## EXERCISE TASKS
A - Translate this sentence from the survey summary into Spanish: "Consumer and investor confidence have not improved."
B - Reproduce the passage of the survey summary from "Working Americans overwhelmingly" up to and including "of the iceberg.".

## TEXT UNDER STUDY
________

Then there’s the public school system, one of government’s chief responsibilities, but most voters think the majority of high school graduates today don’t have the skills for either college or the workforce

Working Americans overwhelmingly (85%) still consider themselves middle class, including 19% who describe themselves as upper middle class. But more voters than ever (67%) say the U.S. economy is unfair to the middle class.

Consumer and investor confidence have not improved.

Fortunately for the country, Americans are a resilient people: Most still think their lives are good despite all this negativity.

In other surveys last week:

— Voters still aren’t sold on Obamacare’s individual insurance mandate.

Most Americans say President Obama does not deserve the Nobel Peace Prize he won in 2009. The president’s daily job approval ratings still linger around the -20 mark.

— Though the recent security lapses by the Secret Service have been highly publicized, many voters think they are just the tip of the iceberg.

— Despite ongoing pro-democracy protests in Hong Kong, voters don’t think the U.S. government should get involved. But most also agree that the United States overlooks many abuses by the Chinese government because of that country’s economic power.

Does America think college campuses can ever be made safe from sexual assault? 

Flu season is back, and more Americans than ever (58%) plan to get a flu shot this year.

— Voters are slightly more accepting of women and gay and lesbian soldiers.

Most Americans exercise at least once a week and believe it’s important for a healthy life.

________

## DATA FOR REVIEW
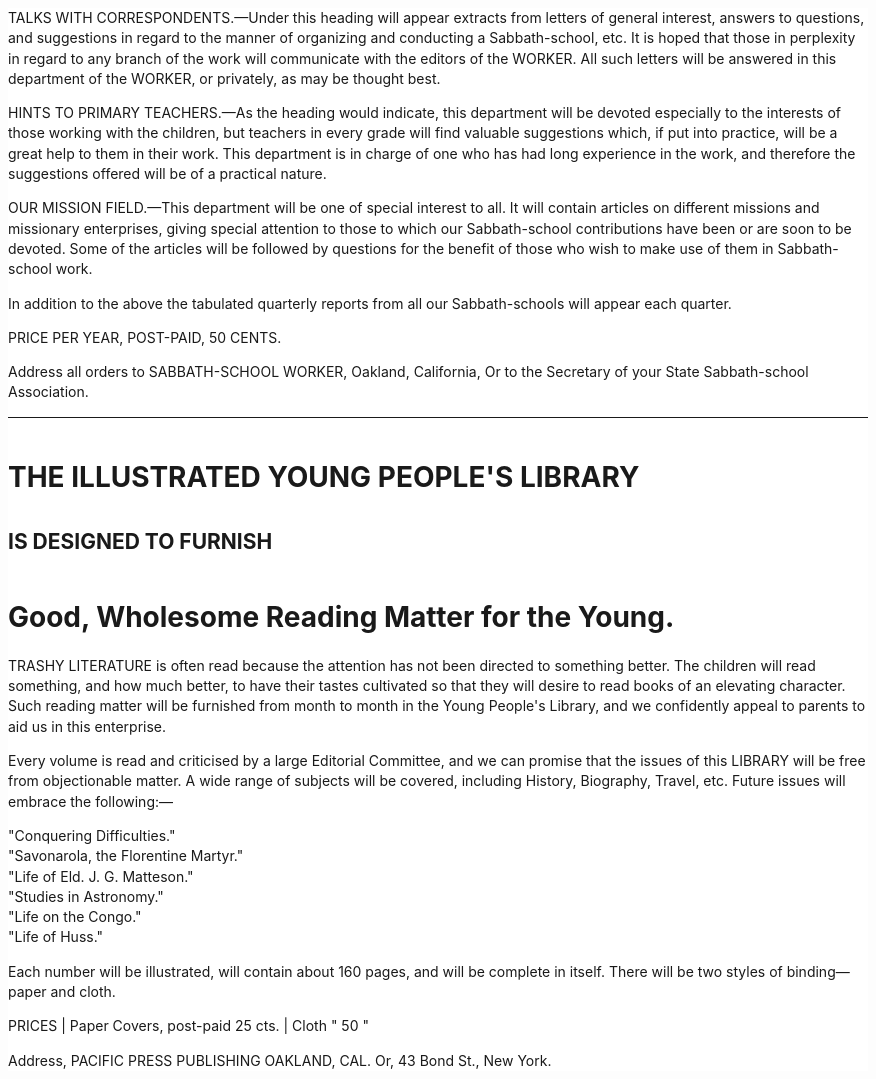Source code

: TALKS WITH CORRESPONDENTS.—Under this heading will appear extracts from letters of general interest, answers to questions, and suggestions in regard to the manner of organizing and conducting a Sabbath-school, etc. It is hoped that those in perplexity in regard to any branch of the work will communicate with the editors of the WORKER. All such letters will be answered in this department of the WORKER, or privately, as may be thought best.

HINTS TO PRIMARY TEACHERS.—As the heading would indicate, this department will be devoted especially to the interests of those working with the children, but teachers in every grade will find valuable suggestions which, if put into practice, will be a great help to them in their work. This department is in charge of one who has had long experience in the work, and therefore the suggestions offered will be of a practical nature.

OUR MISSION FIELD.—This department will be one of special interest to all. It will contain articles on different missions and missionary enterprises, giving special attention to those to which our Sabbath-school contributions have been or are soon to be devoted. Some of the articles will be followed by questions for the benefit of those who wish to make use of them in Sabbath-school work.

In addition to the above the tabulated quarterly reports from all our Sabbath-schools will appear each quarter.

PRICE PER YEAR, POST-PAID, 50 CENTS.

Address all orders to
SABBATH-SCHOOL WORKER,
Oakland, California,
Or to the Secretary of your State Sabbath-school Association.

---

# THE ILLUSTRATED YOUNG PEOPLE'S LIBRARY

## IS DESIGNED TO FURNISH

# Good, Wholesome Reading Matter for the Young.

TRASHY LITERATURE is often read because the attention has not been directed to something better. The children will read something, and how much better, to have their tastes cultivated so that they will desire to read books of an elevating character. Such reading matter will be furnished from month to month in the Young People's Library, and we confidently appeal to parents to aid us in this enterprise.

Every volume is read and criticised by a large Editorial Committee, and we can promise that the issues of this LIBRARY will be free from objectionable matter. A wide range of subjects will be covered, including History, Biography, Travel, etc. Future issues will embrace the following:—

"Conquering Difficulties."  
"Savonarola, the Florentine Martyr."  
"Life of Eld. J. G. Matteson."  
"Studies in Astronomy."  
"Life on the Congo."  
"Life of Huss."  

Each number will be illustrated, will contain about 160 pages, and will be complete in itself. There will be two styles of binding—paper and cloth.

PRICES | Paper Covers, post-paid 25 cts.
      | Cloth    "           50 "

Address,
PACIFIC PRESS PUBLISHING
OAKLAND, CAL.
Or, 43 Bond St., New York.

________

## WRITTEN RESPONSES
A - La confianza de los consumidores y de los inversores no ha mejorado.

B -
Working Americans overwhelmingly (85%) still consider themselves middle class, including 19% who describe themselves as upper middle class. But more voters than ever (67%) say the U.S. economy is unfair to the middle class.

Consumer and investor confidence have not improved.

Fortunately for the country, Americans are a resilient people: Most still think their lives are good despite all this negativity.

In other surveys last week:

— Voters still aren’t sold on Obamacare’s individual insurance mandate.

Most Americans say President Obama does not deserve the Nobel Peace Prize he won in 2009. The president’s daily job approval ratings still linger around the -20 mark.

— Though the recent security lapses by the Secret Service have been highly publicized, many voters think they are just the tip of the iceberg.